New Mexico’s First Protestant Church

On Saturday, May 21, 1853, Baptist missionaries in Santa Fe began construction of the first Protestant church in New Mexico, located on the corner of what is now Grant and Griffin Street. The Reverend Henry W. Reed and the Reverend L. Smith officiated.

May 21 illustration

Henry Reed had arrived in Santa Fe in Summer 1846 and opened a school. Smith arrived several years later. They seem to have been focused on converting New Mexicans to Protestantism rather than serving the Anglo population. In 1851, Reade reported to his constituency back East that he’d been in Taos to share information about his Baptist school curriculum with Padre Martinez and had attended the Catholic services there. He disapprovingly described the mass as “not above a whisper and in Latin.”
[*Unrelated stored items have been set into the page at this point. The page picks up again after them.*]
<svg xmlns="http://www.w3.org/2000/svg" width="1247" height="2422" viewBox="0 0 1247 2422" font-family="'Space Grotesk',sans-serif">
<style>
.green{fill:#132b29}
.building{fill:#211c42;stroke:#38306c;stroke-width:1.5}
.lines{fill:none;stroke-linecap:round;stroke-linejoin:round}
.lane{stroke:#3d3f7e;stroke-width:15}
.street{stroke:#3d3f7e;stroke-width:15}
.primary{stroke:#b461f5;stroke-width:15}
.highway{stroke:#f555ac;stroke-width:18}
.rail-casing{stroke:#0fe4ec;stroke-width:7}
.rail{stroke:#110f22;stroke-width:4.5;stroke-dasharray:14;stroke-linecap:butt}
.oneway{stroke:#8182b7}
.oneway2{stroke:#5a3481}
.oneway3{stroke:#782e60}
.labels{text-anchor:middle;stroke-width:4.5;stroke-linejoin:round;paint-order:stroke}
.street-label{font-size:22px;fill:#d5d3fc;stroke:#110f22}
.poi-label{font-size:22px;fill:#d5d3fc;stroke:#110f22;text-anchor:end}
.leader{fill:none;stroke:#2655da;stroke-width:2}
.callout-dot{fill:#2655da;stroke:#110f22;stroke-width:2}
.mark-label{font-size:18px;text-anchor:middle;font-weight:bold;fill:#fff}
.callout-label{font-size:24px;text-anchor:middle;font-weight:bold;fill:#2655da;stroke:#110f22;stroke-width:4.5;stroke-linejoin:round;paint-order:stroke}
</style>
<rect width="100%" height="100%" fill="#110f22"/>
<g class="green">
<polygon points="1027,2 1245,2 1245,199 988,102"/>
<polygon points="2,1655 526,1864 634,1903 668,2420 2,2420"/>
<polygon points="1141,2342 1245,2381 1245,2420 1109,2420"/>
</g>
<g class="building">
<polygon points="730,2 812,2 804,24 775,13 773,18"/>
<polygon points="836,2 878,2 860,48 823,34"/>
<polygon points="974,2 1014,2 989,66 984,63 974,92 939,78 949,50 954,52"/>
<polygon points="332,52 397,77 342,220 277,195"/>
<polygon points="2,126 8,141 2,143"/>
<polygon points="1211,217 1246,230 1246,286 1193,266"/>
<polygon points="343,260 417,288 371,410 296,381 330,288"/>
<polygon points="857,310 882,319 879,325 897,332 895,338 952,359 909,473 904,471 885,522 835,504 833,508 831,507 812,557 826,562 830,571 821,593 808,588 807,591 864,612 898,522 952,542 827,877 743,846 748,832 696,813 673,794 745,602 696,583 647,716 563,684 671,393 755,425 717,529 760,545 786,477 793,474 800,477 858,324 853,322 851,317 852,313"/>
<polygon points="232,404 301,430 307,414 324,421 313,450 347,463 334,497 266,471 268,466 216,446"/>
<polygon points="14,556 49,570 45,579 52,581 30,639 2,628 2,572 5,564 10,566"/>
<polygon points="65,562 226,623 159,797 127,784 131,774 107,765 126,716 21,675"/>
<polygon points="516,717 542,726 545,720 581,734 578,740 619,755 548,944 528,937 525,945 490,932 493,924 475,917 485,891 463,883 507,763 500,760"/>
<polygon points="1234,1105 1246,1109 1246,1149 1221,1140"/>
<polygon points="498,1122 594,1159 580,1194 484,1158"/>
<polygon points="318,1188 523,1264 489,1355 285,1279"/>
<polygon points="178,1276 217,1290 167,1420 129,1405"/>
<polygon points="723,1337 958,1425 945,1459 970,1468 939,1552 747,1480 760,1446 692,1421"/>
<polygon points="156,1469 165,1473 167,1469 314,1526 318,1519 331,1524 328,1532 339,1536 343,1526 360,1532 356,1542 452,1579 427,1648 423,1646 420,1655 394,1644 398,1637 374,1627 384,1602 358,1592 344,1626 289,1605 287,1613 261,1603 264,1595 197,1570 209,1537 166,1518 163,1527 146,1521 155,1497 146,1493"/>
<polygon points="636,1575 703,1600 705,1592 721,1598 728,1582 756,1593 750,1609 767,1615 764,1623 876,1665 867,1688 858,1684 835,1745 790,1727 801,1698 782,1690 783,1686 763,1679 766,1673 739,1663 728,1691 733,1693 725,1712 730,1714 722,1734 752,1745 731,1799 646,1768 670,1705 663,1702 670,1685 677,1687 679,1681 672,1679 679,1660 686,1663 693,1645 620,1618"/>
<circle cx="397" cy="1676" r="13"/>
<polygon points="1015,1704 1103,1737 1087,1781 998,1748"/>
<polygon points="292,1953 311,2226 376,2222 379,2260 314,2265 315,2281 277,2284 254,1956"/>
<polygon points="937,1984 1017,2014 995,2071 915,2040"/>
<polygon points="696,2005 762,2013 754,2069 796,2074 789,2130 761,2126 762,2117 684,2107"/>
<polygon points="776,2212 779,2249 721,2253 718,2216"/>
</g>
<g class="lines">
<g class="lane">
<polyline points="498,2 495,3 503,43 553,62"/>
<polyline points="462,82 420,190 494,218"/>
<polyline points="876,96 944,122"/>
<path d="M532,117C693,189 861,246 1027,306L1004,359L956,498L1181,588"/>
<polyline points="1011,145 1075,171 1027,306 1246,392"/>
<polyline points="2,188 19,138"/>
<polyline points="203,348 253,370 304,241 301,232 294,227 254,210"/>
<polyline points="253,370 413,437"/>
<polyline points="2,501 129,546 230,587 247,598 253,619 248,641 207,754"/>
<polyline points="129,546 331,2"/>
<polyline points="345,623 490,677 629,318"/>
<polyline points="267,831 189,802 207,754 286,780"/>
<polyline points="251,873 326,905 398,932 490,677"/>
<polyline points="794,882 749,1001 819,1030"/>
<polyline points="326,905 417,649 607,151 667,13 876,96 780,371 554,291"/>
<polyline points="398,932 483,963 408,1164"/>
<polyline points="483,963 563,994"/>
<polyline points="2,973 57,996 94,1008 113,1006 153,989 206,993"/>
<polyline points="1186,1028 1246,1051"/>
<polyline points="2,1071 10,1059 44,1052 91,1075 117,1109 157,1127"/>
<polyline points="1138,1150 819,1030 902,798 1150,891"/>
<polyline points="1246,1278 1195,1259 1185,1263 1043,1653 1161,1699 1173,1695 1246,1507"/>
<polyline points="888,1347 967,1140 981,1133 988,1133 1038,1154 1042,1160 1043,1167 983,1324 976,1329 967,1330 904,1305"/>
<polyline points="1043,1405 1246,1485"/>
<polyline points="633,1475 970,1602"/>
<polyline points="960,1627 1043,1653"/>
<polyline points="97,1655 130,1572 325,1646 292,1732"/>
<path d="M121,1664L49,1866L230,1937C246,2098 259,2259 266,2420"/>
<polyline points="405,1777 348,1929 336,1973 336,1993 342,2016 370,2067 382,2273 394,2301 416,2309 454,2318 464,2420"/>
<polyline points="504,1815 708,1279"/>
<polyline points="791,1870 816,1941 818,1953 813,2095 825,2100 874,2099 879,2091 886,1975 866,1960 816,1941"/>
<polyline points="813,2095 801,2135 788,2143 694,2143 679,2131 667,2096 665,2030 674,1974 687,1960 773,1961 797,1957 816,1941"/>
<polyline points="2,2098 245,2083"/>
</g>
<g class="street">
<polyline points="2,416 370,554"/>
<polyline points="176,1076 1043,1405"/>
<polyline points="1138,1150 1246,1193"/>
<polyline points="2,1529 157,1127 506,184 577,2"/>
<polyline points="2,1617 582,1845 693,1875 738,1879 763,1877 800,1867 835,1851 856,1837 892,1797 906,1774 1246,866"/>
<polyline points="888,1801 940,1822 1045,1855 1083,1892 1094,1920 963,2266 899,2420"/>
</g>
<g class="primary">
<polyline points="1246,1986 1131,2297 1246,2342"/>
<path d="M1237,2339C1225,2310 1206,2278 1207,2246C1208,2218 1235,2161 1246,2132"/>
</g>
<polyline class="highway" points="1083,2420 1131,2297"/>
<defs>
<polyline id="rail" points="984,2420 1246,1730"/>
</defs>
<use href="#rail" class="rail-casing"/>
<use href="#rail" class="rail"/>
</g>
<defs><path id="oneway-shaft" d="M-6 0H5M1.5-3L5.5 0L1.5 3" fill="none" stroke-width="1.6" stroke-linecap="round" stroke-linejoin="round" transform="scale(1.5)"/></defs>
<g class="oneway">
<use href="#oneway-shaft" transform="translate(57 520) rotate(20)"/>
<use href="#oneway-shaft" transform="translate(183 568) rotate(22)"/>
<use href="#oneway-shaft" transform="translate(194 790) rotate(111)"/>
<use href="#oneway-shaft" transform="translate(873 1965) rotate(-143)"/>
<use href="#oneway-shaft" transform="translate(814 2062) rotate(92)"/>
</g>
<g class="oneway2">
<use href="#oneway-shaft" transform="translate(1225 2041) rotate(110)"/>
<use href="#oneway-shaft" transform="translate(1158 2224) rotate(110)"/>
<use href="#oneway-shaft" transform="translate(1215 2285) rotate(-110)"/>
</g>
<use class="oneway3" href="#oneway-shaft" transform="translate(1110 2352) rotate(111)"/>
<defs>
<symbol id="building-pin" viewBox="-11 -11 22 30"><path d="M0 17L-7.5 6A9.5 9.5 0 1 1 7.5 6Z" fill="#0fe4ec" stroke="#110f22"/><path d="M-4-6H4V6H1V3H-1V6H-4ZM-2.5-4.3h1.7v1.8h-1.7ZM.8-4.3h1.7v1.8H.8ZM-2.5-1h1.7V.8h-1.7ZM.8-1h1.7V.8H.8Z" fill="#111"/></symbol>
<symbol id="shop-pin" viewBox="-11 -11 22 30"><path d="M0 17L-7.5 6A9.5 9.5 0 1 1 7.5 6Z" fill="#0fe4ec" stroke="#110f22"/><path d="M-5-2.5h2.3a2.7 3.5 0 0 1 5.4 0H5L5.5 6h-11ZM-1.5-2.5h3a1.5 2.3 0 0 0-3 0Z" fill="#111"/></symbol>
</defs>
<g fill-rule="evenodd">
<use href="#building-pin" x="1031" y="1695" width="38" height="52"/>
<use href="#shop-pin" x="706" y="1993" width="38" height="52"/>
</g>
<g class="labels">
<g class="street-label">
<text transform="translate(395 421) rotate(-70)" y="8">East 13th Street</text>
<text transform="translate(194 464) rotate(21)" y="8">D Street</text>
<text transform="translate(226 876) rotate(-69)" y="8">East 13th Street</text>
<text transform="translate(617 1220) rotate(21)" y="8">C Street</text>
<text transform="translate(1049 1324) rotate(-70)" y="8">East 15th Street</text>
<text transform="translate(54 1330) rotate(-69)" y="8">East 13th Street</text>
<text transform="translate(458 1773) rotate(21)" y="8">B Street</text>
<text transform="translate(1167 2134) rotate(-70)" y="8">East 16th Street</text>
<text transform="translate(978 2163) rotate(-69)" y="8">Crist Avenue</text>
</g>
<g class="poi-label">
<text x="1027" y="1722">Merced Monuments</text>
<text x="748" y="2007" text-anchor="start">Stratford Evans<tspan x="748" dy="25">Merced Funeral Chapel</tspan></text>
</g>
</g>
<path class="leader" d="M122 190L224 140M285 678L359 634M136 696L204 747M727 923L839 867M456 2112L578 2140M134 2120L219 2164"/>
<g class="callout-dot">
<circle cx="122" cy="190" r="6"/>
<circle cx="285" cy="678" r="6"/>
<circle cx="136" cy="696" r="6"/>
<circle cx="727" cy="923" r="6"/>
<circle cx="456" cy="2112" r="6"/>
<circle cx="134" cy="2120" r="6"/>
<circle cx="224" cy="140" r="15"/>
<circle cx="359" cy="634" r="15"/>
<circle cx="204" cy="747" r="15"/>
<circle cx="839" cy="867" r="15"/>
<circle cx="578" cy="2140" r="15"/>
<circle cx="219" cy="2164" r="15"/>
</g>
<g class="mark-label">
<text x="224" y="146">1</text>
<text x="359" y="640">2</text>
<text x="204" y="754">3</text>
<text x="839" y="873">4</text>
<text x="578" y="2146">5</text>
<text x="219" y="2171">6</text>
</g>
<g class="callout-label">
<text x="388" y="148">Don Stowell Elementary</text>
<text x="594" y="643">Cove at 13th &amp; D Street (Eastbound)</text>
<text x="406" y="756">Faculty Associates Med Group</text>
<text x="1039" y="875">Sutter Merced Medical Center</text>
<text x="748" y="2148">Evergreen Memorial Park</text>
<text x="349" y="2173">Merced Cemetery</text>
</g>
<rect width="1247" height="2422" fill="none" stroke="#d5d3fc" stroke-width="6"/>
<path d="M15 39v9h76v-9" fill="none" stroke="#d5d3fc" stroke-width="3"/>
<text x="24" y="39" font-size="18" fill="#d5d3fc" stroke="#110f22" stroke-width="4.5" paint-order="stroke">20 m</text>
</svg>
The Baptist church services in Santa Fe were apparently in Spanish and English. At the cornerstone-laying ceremony on May 21, Reverend Smith spoke in Spanish and Reverend Read in English. This bilinqual approach doesn’t seem to have been enough to attract a large congregation. The adobe brick building was sold to the Presbyterians in 1866, at the end of the Civil War.
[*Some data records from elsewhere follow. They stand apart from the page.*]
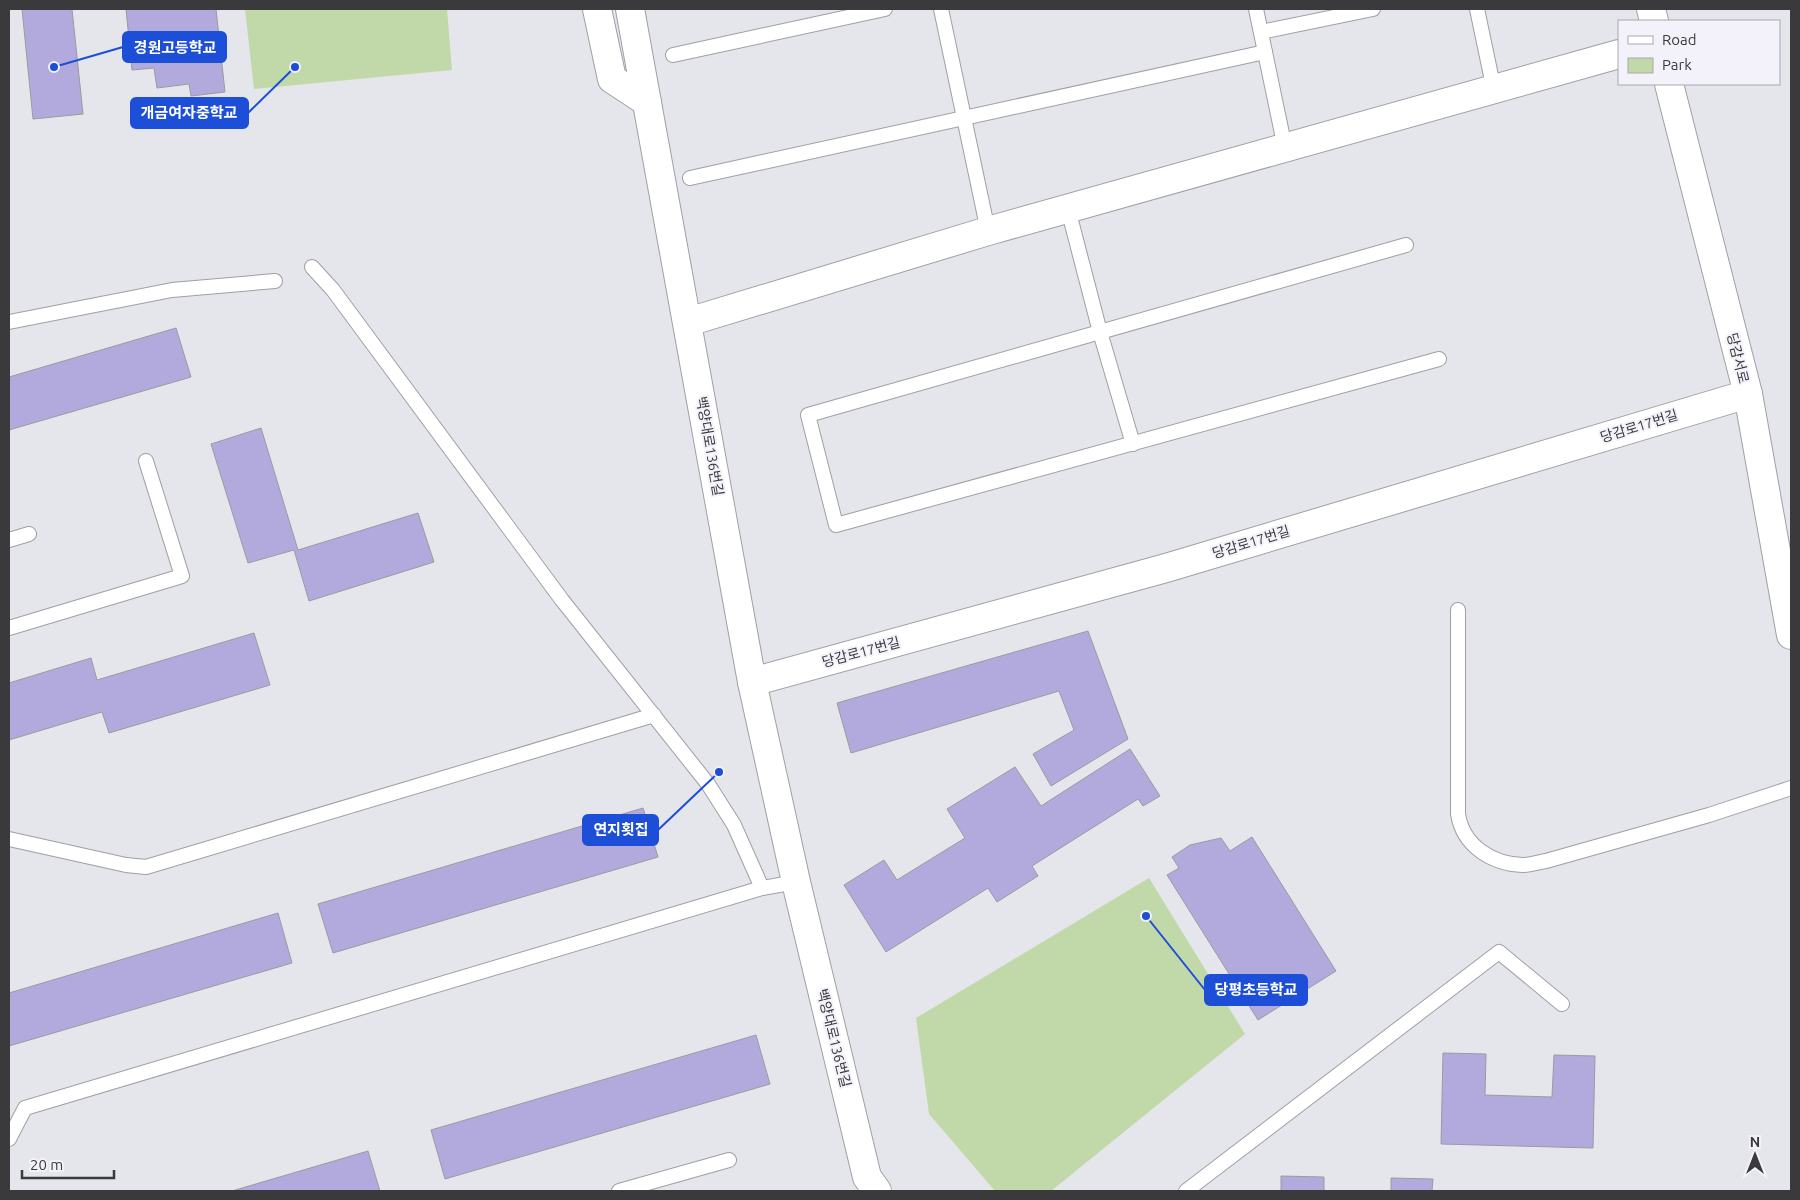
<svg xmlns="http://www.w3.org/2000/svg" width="1800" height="1200" viewBox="0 0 1800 1200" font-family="Ubuntu,'Noto Sans KR',sans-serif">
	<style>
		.green { fill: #c1d9a9 }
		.building { fill: #b2aadc; stroke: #9b9aa1 }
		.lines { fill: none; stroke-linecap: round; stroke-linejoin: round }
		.service-casing { stroke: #a09fa6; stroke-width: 16 }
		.minor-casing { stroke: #a09fa6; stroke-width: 30 }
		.tertiary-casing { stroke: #a09fa6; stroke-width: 30 }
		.secondary-casing { stroke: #a09fa6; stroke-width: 30 }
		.service { stroke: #fff; stroke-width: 14 }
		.minor { stroke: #fff; stroke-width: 28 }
		.tertiary { stroke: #fff; stroke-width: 28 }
		.secondary { stroke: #fff; stroke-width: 28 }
		.labels { text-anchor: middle; stroke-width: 4; stroke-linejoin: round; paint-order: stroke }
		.street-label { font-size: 14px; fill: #3a393c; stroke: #f3f2fa }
		.leader { fill: none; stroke: #1d4ed8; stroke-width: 2 }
		.callout-dot { fill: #1d4ed8; stroke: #f3f2fa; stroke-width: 2 }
		.callout { fill: #1d4ed8; stroke: #1d4ed8; stroke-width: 2 }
		.callout-label { font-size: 15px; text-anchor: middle; font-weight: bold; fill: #fff }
	</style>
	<rect width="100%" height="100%" fill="#e5e5ec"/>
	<!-- green -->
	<g class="green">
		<path d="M245,9H447L452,70L254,89Z"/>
		<path d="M1149,878L1245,1034L1051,1191H995L929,1114L916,1018Z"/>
	</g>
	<!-- building -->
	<g class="building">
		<path d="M22,9H72L83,114L33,119Z"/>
		<path d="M126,9H216L225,92L191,96L189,84L157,88L154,68L132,70Z"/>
		<path d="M176,328L191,377L9,430V377Z"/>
		<path d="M261,428L298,550L418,513L434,562L309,601L294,550L248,563L211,444Z"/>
		<path d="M1088,631L1128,739L1051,786L1033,754L1074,730L1059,691L851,753L837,703Z"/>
		<path d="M254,633L270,685L109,733L102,712L9,740V683L91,658L97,680Z"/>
		<path d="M1130,749L1160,796L1143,806L1138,799L1032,866L1038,876L997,902L988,888L886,952L844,885L884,860L897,880L965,838L947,809L1015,767L1041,806Z"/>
		<path d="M643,808L658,857L333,953L318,904Z"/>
		<path d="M1252,837L1336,971L1258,1020L1167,875L1179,868L1172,857L1190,845L1221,838L1230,851Z"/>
		<path d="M278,913L292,963L9,1046V993Z"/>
		<path d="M756,1035L770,1084L445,1179L431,1130Z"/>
		<path d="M1443,1053L1486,1054L1485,1095L1552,1097L1554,1055L1595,1056L1593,1148L1441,1144Z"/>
		<path d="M368,1151L380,1191H232Z"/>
		<path d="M1281,1176L1324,1177V1191H1281Z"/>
		<path d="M1391,1178L1433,1179L1432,1191H1391Z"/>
	</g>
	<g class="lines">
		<!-- service casing -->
		<g class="service-casing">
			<g id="service">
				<path d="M941,9L988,231"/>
				<path d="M1256,9L1285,148"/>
				<path d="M1477,9L1494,90"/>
				<path d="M1261,32L1373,9"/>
				<path d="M673,55L885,9"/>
				<path d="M690,178L1265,52"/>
				<path d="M1068,209L1100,332L1133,444"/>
				<path d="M1406,245L808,415L836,525L1439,359"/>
				<path d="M312,267L333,290L562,600L708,784L734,825L762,888L796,882"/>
				<path d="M9,322L172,290L275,281"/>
				<path d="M9,540L29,534"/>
				<path d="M1458,610V814C1463,846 1492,864 1523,865C1530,865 1539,862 1546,861L1709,815L1791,788"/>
				<path d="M9,628L182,576L146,461"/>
				<path d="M9,839L126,865L146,867L654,715"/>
				<path d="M9,1139L25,1108L762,888"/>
				<path d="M619,1191L729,1160"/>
				<path d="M1186,1191L1499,952L1562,1004"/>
			</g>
		</g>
		<!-- minor casing -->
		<g class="minor-casing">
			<g id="minor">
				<path d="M597,9L612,79L647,102"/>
				<path d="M688,322L988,231L1619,54"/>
			</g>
		</g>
		<!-- tertiary casing -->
		<g class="tertiary-casing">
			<g id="tertiary">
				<path d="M630,9L752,682L796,882L867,1177L877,1191"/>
				<path d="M752,682L1166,568L1748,394"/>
			</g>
		</g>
		<!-- secondary casing -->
		<g class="secondary-casing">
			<g id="secondary">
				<path d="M1651,9L1654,21"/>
				<path d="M1669,84L1748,394L1791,635"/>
			</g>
		</g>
		<!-- service -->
		<use href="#service" class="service"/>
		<!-- minor -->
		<use href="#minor" class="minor"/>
		<!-- tertiary -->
		<use href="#tertiary" class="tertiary"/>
		<!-- secondary -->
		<use href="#secondary" class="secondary"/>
	</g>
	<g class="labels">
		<!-- street labels -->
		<g class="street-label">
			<text transform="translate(1738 358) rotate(76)" y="5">당감서로</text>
			<text transform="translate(1639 426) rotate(-17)" y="5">당감로17번길</text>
			<text transform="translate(710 446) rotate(80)" y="5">백양대로136번길</text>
			<text transform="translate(1251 542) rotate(-17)" y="5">당감로17번길</text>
			<text transform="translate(861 652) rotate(-15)" y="5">당감로17번길</text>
			<text transform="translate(834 1038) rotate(76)" y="5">백양대로136번길</text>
		</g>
	</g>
	<!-- callouts -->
	<path class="leader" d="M54 67L123 47M295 67L248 113M719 772L658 830M1146 916L1205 990"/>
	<g class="callout-dot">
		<circle cx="54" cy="67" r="5"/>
		<circle cx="295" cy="67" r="5"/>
		<circle cx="719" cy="772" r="5"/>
		<circle cx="1146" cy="916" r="5"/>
	</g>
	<g class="callout">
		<rect x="123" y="32" width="103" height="30" rx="5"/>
		<rect x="131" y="98" width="117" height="30" rx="5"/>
		<rect x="583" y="815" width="75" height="30" rx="5"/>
		<rect x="1205" y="975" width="102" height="30" rx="5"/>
	</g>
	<g class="callout-label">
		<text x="175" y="53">경원고등학교</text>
		<text x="189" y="118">개금여자중학교</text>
		<text x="621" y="835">연지횟집</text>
		<text x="1256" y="995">당평초등학교</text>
	</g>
	<!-- border -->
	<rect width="1800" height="1200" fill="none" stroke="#3a393c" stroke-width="20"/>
	<!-- legend -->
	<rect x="1618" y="20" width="162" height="65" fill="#f3f2fa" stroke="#a9a8ae"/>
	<rect x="1628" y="36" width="25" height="8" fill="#ffffff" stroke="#a9a8ae"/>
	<text x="1662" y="45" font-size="15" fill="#3a393c">Road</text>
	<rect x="1628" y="58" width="25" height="15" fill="#c1d9a9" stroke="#a9a8ae"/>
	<text x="1662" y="70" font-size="15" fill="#3a393c">Park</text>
	<!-- north arrow -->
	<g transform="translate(1755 1155)" stroke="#f3f2fa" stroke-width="4" paint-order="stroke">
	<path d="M0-4L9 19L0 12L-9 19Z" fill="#3a393c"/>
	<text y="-8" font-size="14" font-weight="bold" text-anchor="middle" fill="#3a393c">N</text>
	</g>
	<!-- scale -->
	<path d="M22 1170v8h92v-8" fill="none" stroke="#3a393c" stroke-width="2.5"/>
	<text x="30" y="1170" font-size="15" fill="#3a393c" stroke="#f3f2fa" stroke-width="4" paint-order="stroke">20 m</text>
</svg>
The Presbyterians eventually pulled the adobe building down and replaced it in 1882 with a brick structure. That building was replaced in 1939 with a Pueblo Revival building designed by John Gaw Meem, which is still in use today.

Sources: Thomas Harwood, The History of New Mexico Spanish and English Missions of the Methodist Episcopal Church, 1850 to 1910, Vol. I. Albuquerque: El Abogado Press, 1908; E. A. Mares, ed., Padre Martinez: New Perspectives From Taos, Taos: Millicent Rogers Museum, 1988; Ralph Emerson Twitchell, The Leading Facts of New Mexican History, Vol. II. Cedar Rapids: The Torch Press, 1912.